_About this exercise_
Reproduce each line below precisely. Drop the pictures.

[Collected data]

────────────────────

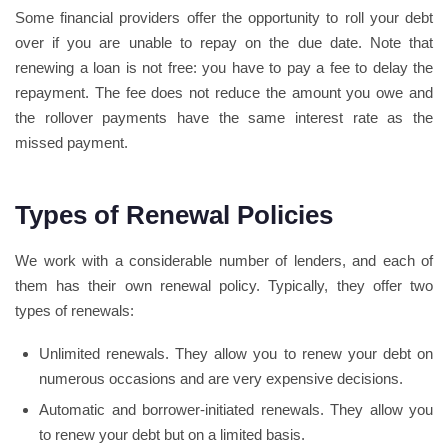
Some financial providers offer the opportunity to roll your debt
over if you are unable to repay on the due date. Note that
renewing a loan is not free: you have to pay a fee to delay the
repayment. The fee does not reduce the amount you owe and
the rollover payments have the same interest rate as the
missed payment.
Types of Renewal Policies
We work with a considerable number of lenders, and each of
them has their own renewal policy. Typically, they offer two
types of renewals:
Unlimited renewals. They allow you to renew your debt on
numerous occasions and are very expensive decisions.
Automatic and borrower-initiated renewals. They allow you
to renew your debt but on a limited basis.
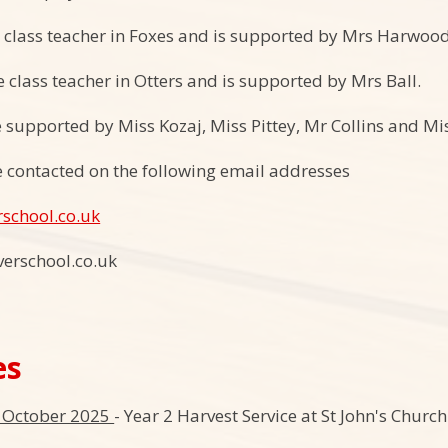
e class teacher in Foxes and is supported by Mrs Harwood
e class teacher in Otters and is supported by Mrs Ball.
e supported by Miss Kozaj, Miss Pittey, Mr Collins and Mi
 contacted on the following email addresses
rschool.co.uk
verschool.co.uk
es
d October 2025
- Year 2 Harvest Service at St John's Chur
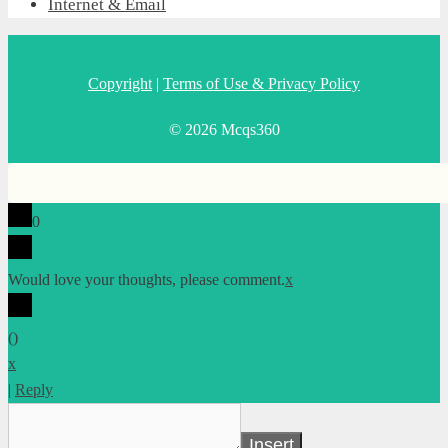
Internet & Email
Copyright
|
Terms of Use & Privacy Policy
© 2026 Mcqs360
0
Would love your thoughts, please comment.
x
(
)
x
|
Reply
Insert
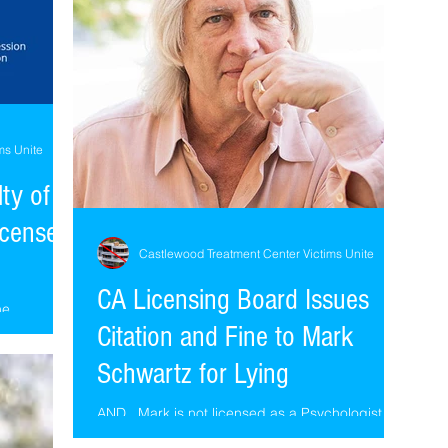
ms Unite
lty of
icense,
Castlewood Treatment Center Victims Unite
CA Licensing Board Issues
he
Citation and Fine to Mark
ith no pic
 Louis
Schwartz for Lying
AND...Mark is not licensed as a Psychologist in
California, he only holds a certification as a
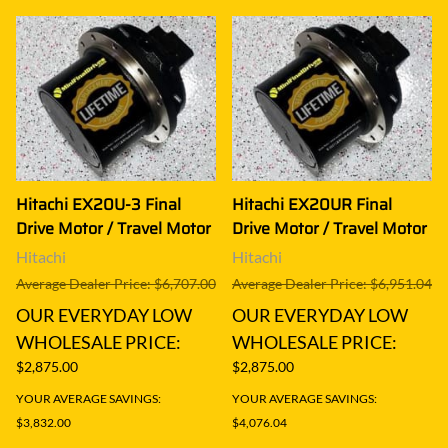
Hitachi EX20U-3 Final
Hitachi EX20UR Final
Drive Motor / Travel Motor
Drive Motor / Travel Motor
Hitachi
Hitachi
Average Dealer Price: $6,707.00
Average Dealer Price: $6,951.04
OUR EVERYDAY LOW
OUR EVERYDAY LOW
WHOLESALE PRICE:
WHOLESALE PRICE:
$2,875.00
$2,875.00
YOUR AVERAGE SAVINGS:
YOUR AVERAGE SAVINGS:
$3,832.00
$4,076.04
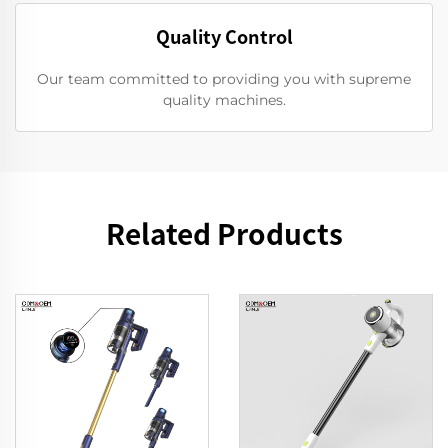
Quality Control
Our team committed to providing you with supreme
quality machines.
Related Products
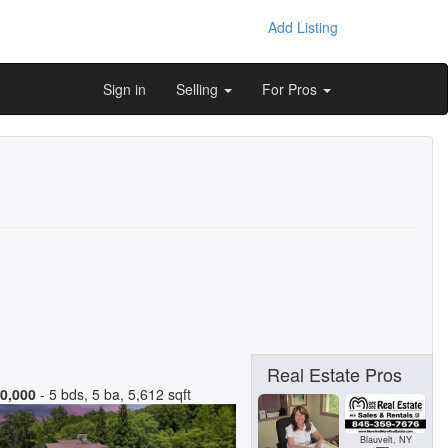
Add Listing
Sign in
Selling
For Pros
Real Estate Pros
0,000
- 5 bds, 5 ba, 5,612 sqft
Blauvelt, NY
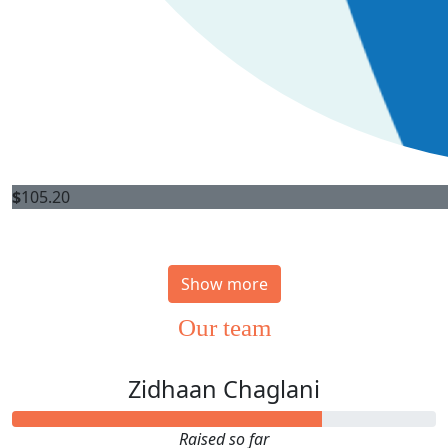
$
105.20
Show more
Our team
Zidhaan Chaglani
Raised so far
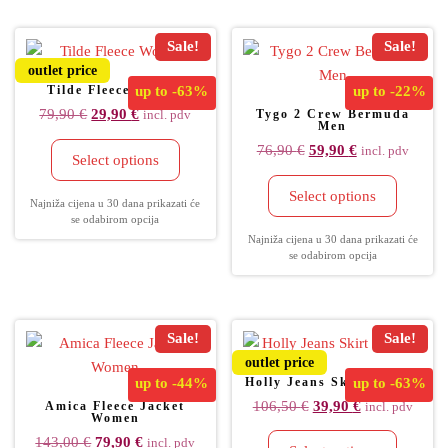
Sale!
Sale!
outlet price
Tilde Fleece Women
up to
-63%
up to
-22%
79,90
€
29,90
€
Tygo 2 Crew Bermuda
incl. pdv
Men
76,90
€
59,90
€
incl. pdv
Select options
Select options
Najniža cijena u 30 dana prikazati će
se odabirom opcija
Najniža cijena u 30 dana prikazati će
se odabirom opcija
Sale!
Sale!
outlet price
up to
-44%
Holly Jeans Skirt Women
up to
-63%
106,50
€
39,90
€
Amica Fleece Jacket
incl. pdv
Women
143,00
€
79,90
€
incl. pdv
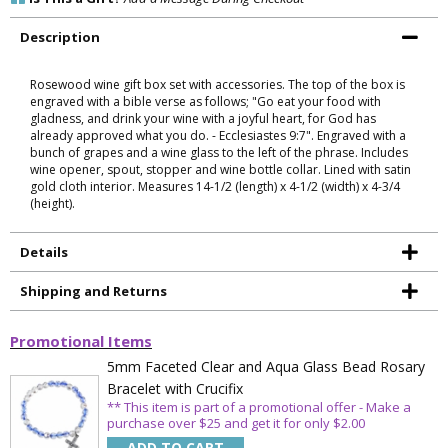
Is This a Gift?
Add a Message During Checkout
Description
Rosewood wine gift box set with accessories. The top of the box is
engraved with a bible verse as follows; "Go eat your food with
gladness, and drink your wine with a joyful heart, for God has
already approved what you do. - Ecclesiastes 9:7". Engraved with a
bunch of grapes and a wine glass to the left of the phrase. Includes
wine opener, spout, stopper and wine bottle collar. Lined with satin
gold cloth interior. Measures 14-1/2 (length) x 4-1/2 (width) x 4-3/4
(height).
Details
Shipping and Returns
Promotional Items
5mm Faceted Clear and Aqua Glass Bead Rosary
Bracelet with Crucifix
** This item is part of a promotional offer - Make a
purchase over $25 and get it for only $2.00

────────────────────

_Answer box_
Some financial providers offer the opportunity to roll your debt
over if you are unable to repay on the due date. Note that
renewing a loan is not free: you have to pay a fee to delay the
repayment. The fee does not reduce the amount you owe and
the rollover payments have the same interest rate as the
missed payment.
Types of Renewal Policies
We work with a considerable number of lenders, and each of
them has their own renewal policy. Typically, they offer two
types of renewals:
Unlimited renewals. They allow you to renew your debt on
numerous occasions and are very expensive decisions.
Automatic and borrower-initiated renewals. They allow you
to renew your debt but on a limited basis.
e class teacher in Foxes and is supported by Mrs Harwood
e class teacher in Otters and is supported by Mrs Ball.
e supported by Miss Kozaj, Miss Pittey, Mr Collins and Mi
 contacted on the following email addresses
rschool.co.uk
verschool.co.uk
es
d October 2025
- Year 2 Harvest Service at St John's Chur
Internet & Email
Copyright
|
Terms of Use & Privacy Policy
© 2026 Mcqs360
0
Would love your thoughts, please comment.
x
(
)
x
|
Reply
Insert
ms Unite
lty of
icense,
Castlewood Treatment Center Victims Unite
CA Licensing Board Issues
he
Citation and Fine to Mark
ith no pic
 Louis
Schwartz for Lying
AND...Mark is not licensed as a Psychologist in
California, he only holds a certification as a
Hitachi EX20U-3 Final
Hitachi EX20UR Final
Drive Motor / Travel Motor
Drive Motor / Travel Motor
Hitachi
Hitachi
Average Dealer Price: $6,707.00
Average Dealer Price: $6,951.04
OUR EVERYDAY LOW
OUR EVERYDAY LOW
WHOLESALE PRICE:
WHOLESALE PRICE:
$2,875.00
$2,875.00
YOUR AVERAGE SAVINGS:
YOUR AVERAGE SAVINGS:
$3,832.00
$4,076.04
Quality Control
Our team committed to providing you with supreme
quality machines.
Related Products
Add Listing
Sign in
Selling
For Pros
Real Estate Pros
0,000
- 5 bds, 5 ba, 5,612 sqft
Blauvelt, NY
$
105.20
Show more
Our team
Zidhaan Chaglani
Raised so far
Sale!
Sale!
outlet price
Tilde Fleece Women
up to
-63%
up to
-22%
79,90
€
29,90
€
Tygo 2 Crew Bermuda
incl. pdv
Men
76,90
€
59,90
€
incl. pdv
Select options
Select options
Najniža cijena u 30 dana prikazati će
se odabirom opcija
Najniža cijena u 30 dana prikazati će
se odabirom opcija
Sale!
Sale!
outlet price
up to
-44%
Holly Jeans Skirt Women
up to
-63%
106,50
€
39,90
€
Amica Fleece Jacket
incl. pdv
Women
143,00
€
79,90
€
incl. pdv
Is This a Gift?
Add a Message During Checkout
Description
Rosewood wine gift box set with accessories. The top of the box is
engraved with a bible verse as follows; "Go eat your food with
gladness, and drink your wine with a joyful heart, for God has
already approved what you do. - Ecclesiastes 9:7". Engraved with a
bunch of grapes and a wine glass to the left of the phrase. Includes
wine opener, spout, stopper and wine bottle collar. Lined with satin
gold cloth interior. Measures 14-1/2 (length) x 4-1/2 (width) x 4-3/4
(height).
Details
Shipping and Returns
Promotional Items
5mm Faceted Clear and Aqua Glass Bead Rosary
Bracelet with Crucifix
** This item is part of a promotional offer - Make a
purchase over $25 and get it for only $2.00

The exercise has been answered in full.